[WORK TASK]: Repeat every item below word for word, but leave the pictures out of your answer.

Chart analysis data:
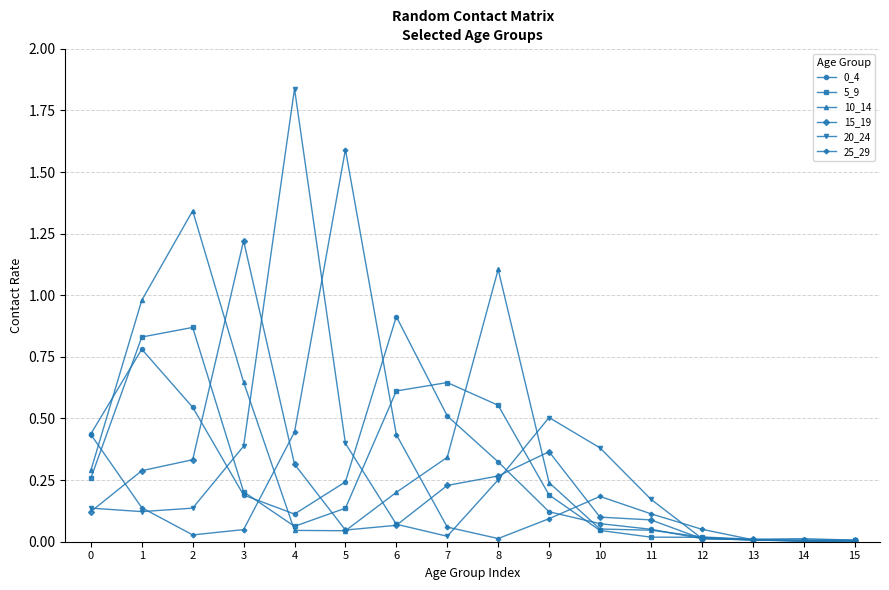

What is the sum of all 25_29 values?

3.6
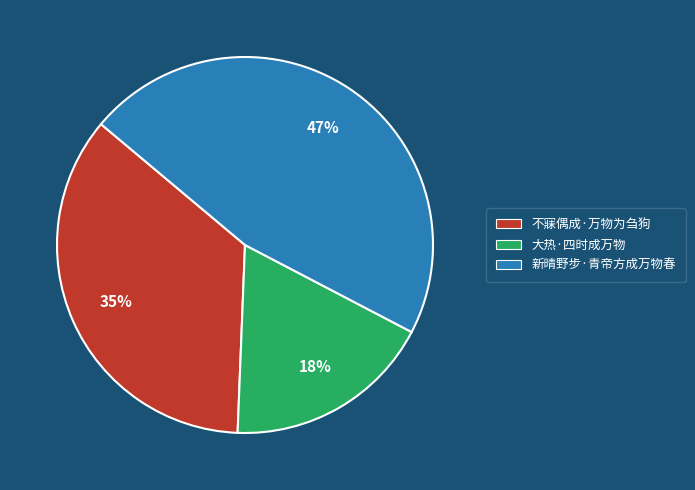

Count the number of slices in the pie.

3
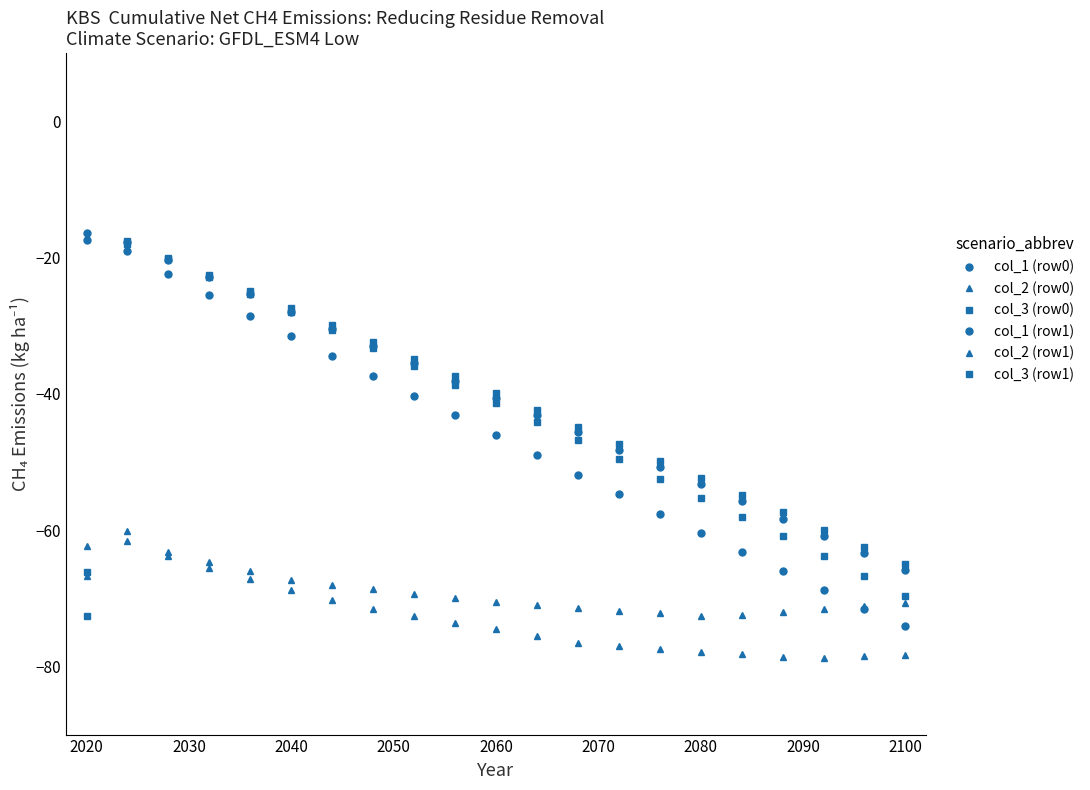

Is this an area chart (filled region under the line)?

No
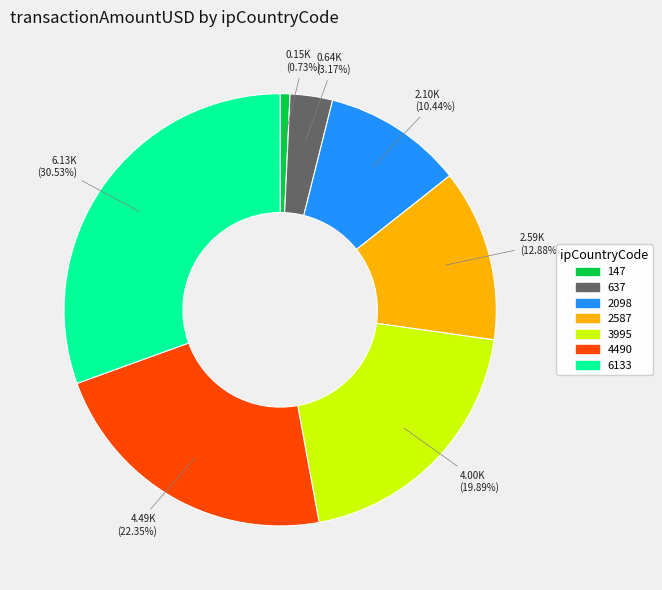

How many slices are in this pie chart?

7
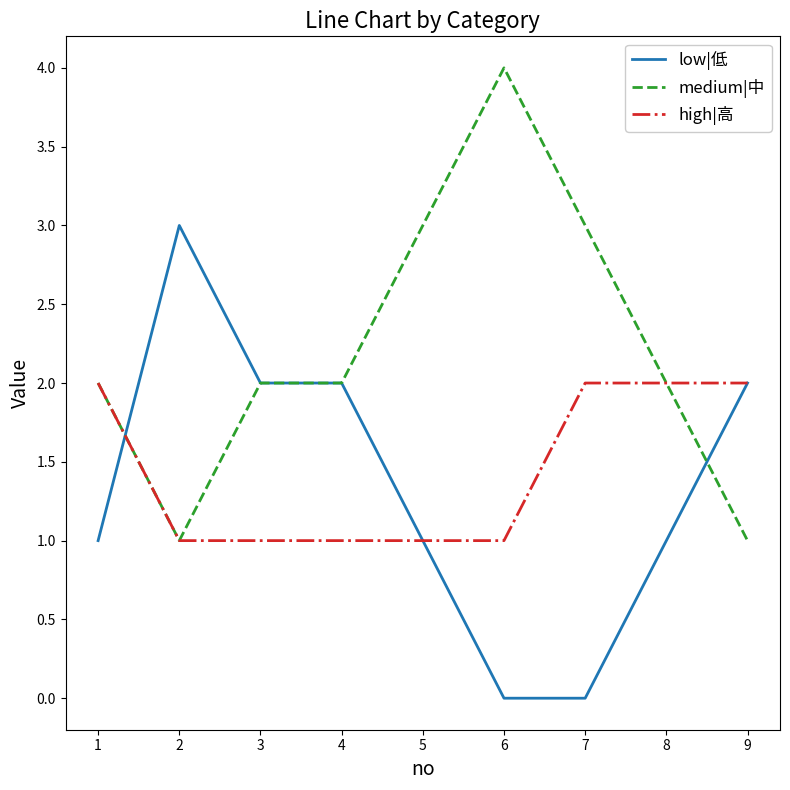

How many series are shown in this chart?

3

[RESULT OF THIS TASK]:
What is the sum of all 25_29 values?

3.6

Count the number of slices in the pie.

3

Is this an area chart (filled region under the line)?

No

How many slices are in this pie chart?

7

How many series are shown in this chart?

3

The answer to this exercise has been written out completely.